Creating a component

A fundamental concept in kotaemon is "component".

Anything that isn't data or data structure is a "component". A component can be thought of as a step within a pipeline. It takes in some input, processes it, and returns an output, just the same as a Python function! The output will then become an input for the next component in a pipeline. In fact, a pipeline is just a component. More appropriately, a nested component: a component that makes use of one or more other components in the processing step. So in reality, there isn't a difference between a pipeline and a component! Because of that, in kotaemon, we will consider them the same as "component".
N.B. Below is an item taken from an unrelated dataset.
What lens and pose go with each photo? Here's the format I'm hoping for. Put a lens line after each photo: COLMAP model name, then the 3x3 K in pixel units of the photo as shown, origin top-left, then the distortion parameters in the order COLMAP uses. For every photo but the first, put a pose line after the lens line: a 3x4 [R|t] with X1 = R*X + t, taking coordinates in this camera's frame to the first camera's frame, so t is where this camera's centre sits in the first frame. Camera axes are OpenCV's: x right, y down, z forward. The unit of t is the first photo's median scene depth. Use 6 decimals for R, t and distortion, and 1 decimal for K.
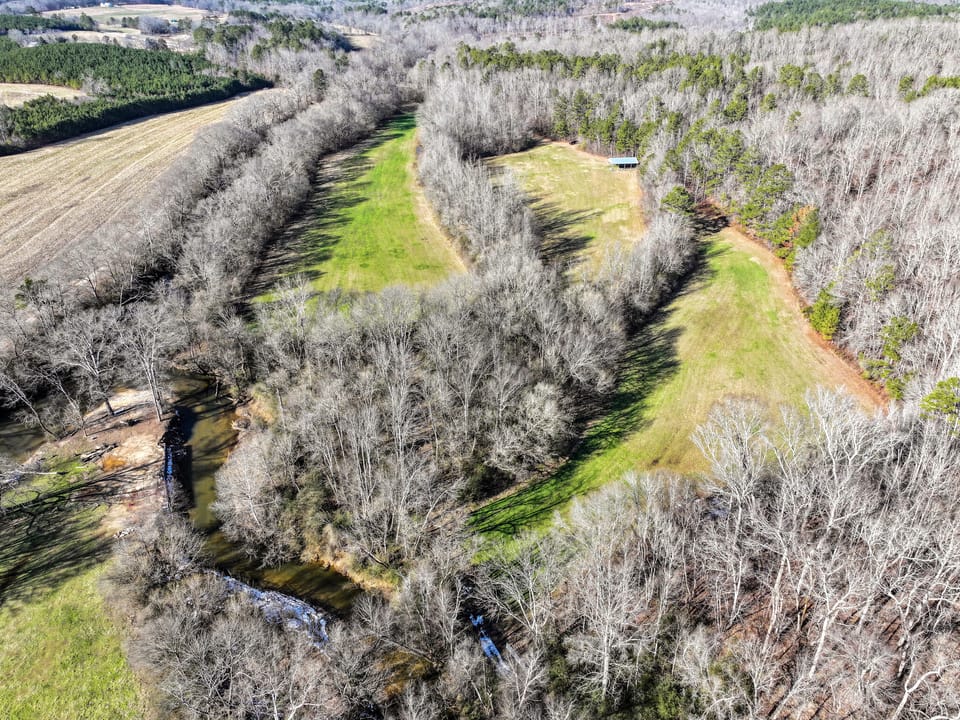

To define a component, you will:

Create a class that subclasses from kotaemon.base.BaseComponent
Declare init params with type annotation
Declare nodes (nodes are just other components!) with type annotation
Implement the processing logic in run.

The syntax of a component is as follow:

python

from kotaemon.base import BaseComponent
from kotaemon.llms import LCAzureChatOpenAI
from kotaemon.parsers import RegexExtractor


class FancyPipeline(BaseComponent):
    param1: str = "This is param1"
    param2: int = 10
    param3: float

    node1: BaseComponent    # this is a node because of BaseComponent type annotation
    node2: LCAzureChatOpenAI  # this is also a node because LCAzureChatOpenAI subclasses BaseComponent
    node3: RegexExtractor   # this is also a node bceause RegexExtractor subclasses BaseComponent

    def run(self, some_text: str):
        prompt = (self.param1 + some_text) * int(self.param2 + self.param3)
        llm_pred = self.node2(prompt).text
        matches = self.node3(llm_pred)
        return matches

Then this component can be used as follow:

python

llm = LCAzureChatOpenAI(endpoint="some-endpont")
extractor = RegexExtractor(pattern=["yes", "Yes"])

component = FancyPipeline(
    param1="Hello"
    param3=1.5
    node1=llm,
    node2=llm,
    node3=extractor
)
component("goodbye")

This way, we can define each operation as a reusable component, and use them to compose larger reusable components!

Benefits of component

By defining a component as above, we formally encapsulate all the necessary information inside a single class. This introduces several benefits:

Allow tools like promptui to inspect the inner working of a component in order to automatically generate the promptui.
Allow visualizing a pipeline for debugging purpose.